Zwei in der Sommersession diskutierte Motionen geben vor, «die Bevölkerung zu schützen». Eingereicht wurden sie von der SVP (24.3716) und den Grünliberalen (25.3105). Es sind weder die ersten noch die letzten Motionen in einer langen Reihe von Schnellschüssen, die schwer oder gar nicht durchsetzbar sind und bezüglich einer möglichen Verbesserung des Sicherheitsniveaus überflüssig und wirkungslos wären.
Inhaftieren um jeden Preis
Die Motion der grünliberalen Ständerätin Tiana Angelina Moser verlangt, dass im Ausländerrecht leichter Zwangsmassnahmen angewendet werden können. Ziel der Massnahme wäre es, die Kriminalität zu senken und die öffentliche Sicherheit zu verbessern. Der Bundesrat beantragte die Annahme der Motion.

★ ★ ★ ★ ★

◆ **Aufgaben**:
• 1. Gib aus dem Textauszug alles von „Zwei in der“ bis hinunter zu „und wirkungslos wären.“ wortgetreu aus.
• 2. Fasse den Textauszug in zwei Sätzen zusammen.
• 3. Stimmen die folgenden Aussagen mit dem Textauszug überein? Antworte jeweils mit Ja oder Nein und zitiere die entscheidenden Worte.
(a) Die Motion 25.3105 wurde von der SVP eingereicht.
(b) Der Bundesrat beantragte die Ablehnung der Motion von Tiana Angelina Moser.
(c) Die Motion von Tiana Angelina Moser soll die Kriminalität senken.

◆ **Material**:
★ ★ ★ ★ ★

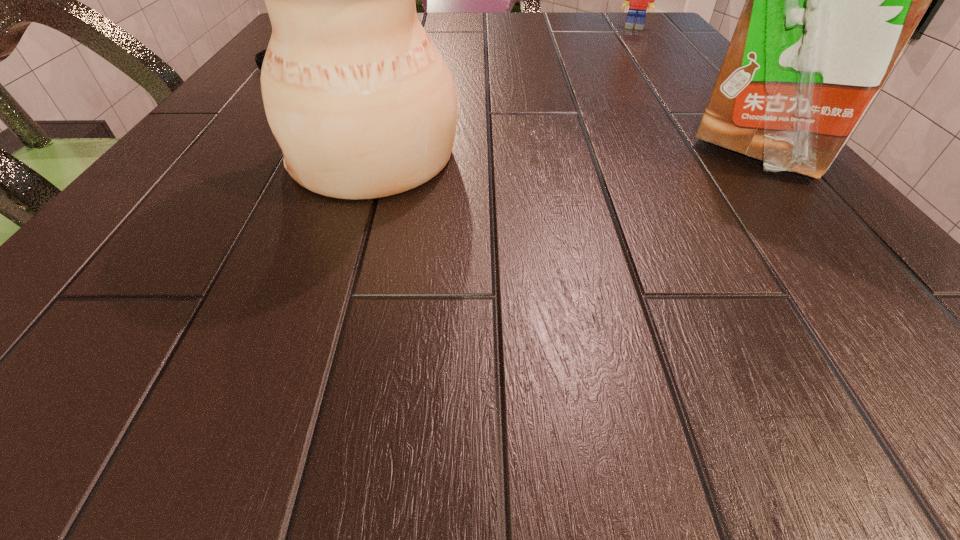
What are the coordinates of `free spot on the desktop that is between the pottery and the carton and is positioned on the display of the second farthest object` in the screenshot? It's located at (607, 152).

Locate an element on the screen. This screenshot has width=960, height=540. vacant spot on the desktop that is between the third object from right to left and the carton and is positioned on the front-facing side of the farthest object is located at coordinates (618, 151).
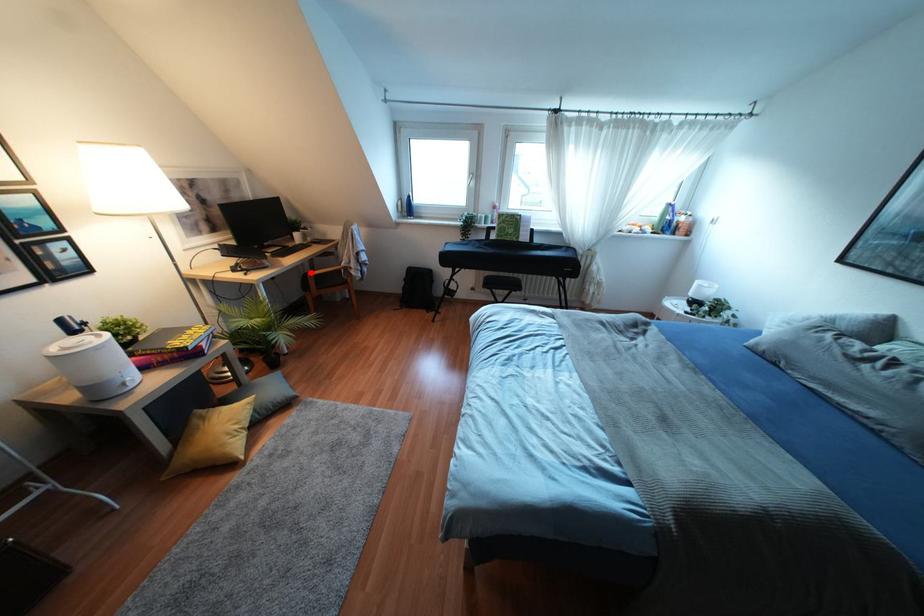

★ ★ ★ ★ ★

◆ **Schriftliche Antworten**:
• 1.
Zwei in der Sommersession diskutierte Motionen geben vor, «die Bevölkerung zu schützen». Eingereicht wurden sie von der SVP (24.3716) und den Grünliberalen (25.3105). Es sind weder die ersten noch die letzten Motionen in einer langen Reihe von Schnellschüssen, die schwer oder gar nicht durchsetzbar sind und bezüglich einer möglichen Verbesserung des Sicherheitsniveaus überflüssig und wirkungslos wären.

• 2. Die SVP und die Grünliberalen reichten zwei in der Sommersession diskutierte Motionen ein, die vorgeben, die Bevölkerung zu schützen, laut Text aber schwer oder gar nicht durchsetzbar und für das Sicherheitsniveau überflüssig und wirkungslos wären. Die Motion von Ständerätin Tiana Angelina Moser verlangt, dass im Ausländerrecht leichter Zwangsmassnahmen angewendet werden können, um die Kriminalität zu senken und die öffentliche Sicherheit zu verbessern, und der Bundesrat beantragte ihre Annahme.

• 3.
(a) Nein: „Eingereicht wurden sie von der SVP (24.3716) und den Grünliberalen (25.3105).“
(b) Nein: „Der Bundesrat beantragte die Annahme der Motion.“
(c) Ja: „Ziel der Massnahme wäre es, die Kriminalität zu senken“